At risk are 300 species of plants, many of which are essential to western Colorado's agricultural economy, including peaches, sweet corn, and grapes. Many types of Western Slope grapes are harvested to produce wine. The beetles also attack many other ornamental plants in urban spaces, including turf grass. The beetles lay eggs in grass or turf. Their larvae hatch and consume grass roots.

Japanese Beetle.  United States Department of Agriculture

The landscape contractor unloaded several large rolls of sod in the summer of 2022. The beetles were detected later that year, according to the CDA.  

The beetle was declared a public nuisance pest requiring eradication by Mesa County Commissioners on March 7, 2023.  

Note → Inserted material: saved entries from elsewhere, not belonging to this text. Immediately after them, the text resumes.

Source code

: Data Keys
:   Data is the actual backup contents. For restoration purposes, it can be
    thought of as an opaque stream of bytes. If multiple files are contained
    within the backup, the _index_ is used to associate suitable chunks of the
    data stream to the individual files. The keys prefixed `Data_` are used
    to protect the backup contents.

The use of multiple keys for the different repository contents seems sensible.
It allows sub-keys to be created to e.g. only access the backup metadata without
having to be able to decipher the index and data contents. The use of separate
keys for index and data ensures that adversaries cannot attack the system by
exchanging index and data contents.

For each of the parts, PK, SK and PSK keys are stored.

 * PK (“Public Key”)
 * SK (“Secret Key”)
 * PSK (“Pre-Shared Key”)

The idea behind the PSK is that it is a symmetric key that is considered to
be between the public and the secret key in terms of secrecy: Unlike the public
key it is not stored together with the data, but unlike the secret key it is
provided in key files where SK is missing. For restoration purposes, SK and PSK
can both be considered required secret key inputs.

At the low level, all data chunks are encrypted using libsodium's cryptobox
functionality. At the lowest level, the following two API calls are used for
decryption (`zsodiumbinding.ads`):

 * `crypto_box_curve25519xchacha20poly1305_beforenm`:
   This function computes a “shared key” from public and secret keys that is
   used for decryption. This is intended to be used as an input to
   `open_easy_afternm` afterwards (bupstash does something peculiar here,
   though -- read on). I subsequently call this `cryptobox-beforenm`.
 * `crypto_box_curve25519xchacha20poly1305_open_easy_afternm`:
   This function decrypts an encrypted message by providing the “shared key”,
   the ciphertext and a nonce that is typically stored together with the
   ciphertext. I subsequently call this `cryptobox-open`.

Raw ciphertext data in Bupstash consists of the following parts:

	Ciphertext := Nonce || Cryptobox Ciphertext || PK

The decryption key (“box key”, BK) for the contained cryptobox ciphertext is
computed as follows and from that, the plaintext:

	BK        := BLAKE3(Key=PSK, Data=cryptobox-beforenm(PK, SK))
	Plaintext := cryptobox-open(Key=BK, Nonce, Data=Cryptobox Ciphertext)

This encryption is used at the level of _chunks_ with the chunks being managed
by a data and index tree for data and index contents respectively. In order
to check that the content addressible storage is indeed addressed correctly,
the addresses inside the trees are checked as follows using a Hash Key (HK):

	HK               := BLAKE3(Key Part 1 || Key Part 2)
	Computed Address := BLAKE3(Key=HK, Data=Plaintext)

"We are profoundly grateful for the $110,000 grant from the CDA, which will significantly aid our efforts to eradicate the invasive Japanese beetle in Mesa County," stated Bobbie Daniel, Chair of the Mesa County Board of Commissioners, in a press release. "These funds will go a long way to strengthen our initiatives to eliminate as many Japanese beetles as possible, preventing further spread throughout the county. The grant will partially fund our 2024 spray program in the hot zone, where we are currently treating approximately 1,300 properties."  

A Japanese beetle larvae. Washington State Department of Agriculture

Mesa County's Noxious Weed and Pest Management, the City of Grand Junction and the Colorado State University Tri-River Extension office have been coordinating since the insect's 2022 detection to set up traps that monitor the presence of the pest across the affected area. 

The additional state funding will lead to treatment of approximately 260 acres of turf within the Grand Junction area. The County will use Acelepryn SC, an insecticide shown to work to eradicate the Japanese beetle. According to a CDA spokesperson, the effectiveness of the treatment will be checked by testing the soil twice a year - in Spring and Fall - and measuring the amount of insecticide remaining to be active in the soil. Adult trapping will provide a clear picture of the insects' population and the effectiveness of the insecticidal treatment.  

 "CDA is committed to protecting the Western Slope from this voracious pest that feeds on both agricultural and decorative plants," stated Plant Industry Division Director Wondirad Gebru. "Based on our previous experience of eradicating the Japanese beetle, its complete eradication will take from five to six years but we should start seeing a dramatic decline in beetles in the second and third year of the treatment, hopefully this year and next."

Japanese Beetles Thinkstock

The 11 Front Range counties (Adams, Arapahoe, Boulder, Broomfield, Denver, Douglas, El Paso, Jefferson, Larimer, Pueblo, and Weld) were quarantined in 2018. Almost a decade earlier, the state department of agriculture established an exterior quarantine in an attempt to prevent the insect from being transported from out of state.   

RELATED  'Diabolical Little Creatures': Gardeners Take On Japanese Beetle (2017)  

It is the Western Slope's second war against the bug. Japanese beetles were first detected in Colorado in 1995, but a large outbreak occurred in 2002 in the area of Clifton and Palisade. Officials and business owners in the area around the Upper Grand Valley Pest Control District "acted decisively to eradicate the pest and reduced its population by 99% over five years" according to data, CDA spokesperson Olga Robak told CBS News Colorado.

"Scientists and experts were caught off guard by the ability of the pest to establish itself in our region, thinking that Japanese beetle, an insect that likes moisture and humidity would never become a problem in the semi-arid Colorado climate," as explained on CDA website dedicated to the insect. "However, our urban landscape areas are oases of green, irrigated plant material that the beetle loves to eat and thrive in.

"There is zero tolerance for this pest as it has high economic consequences."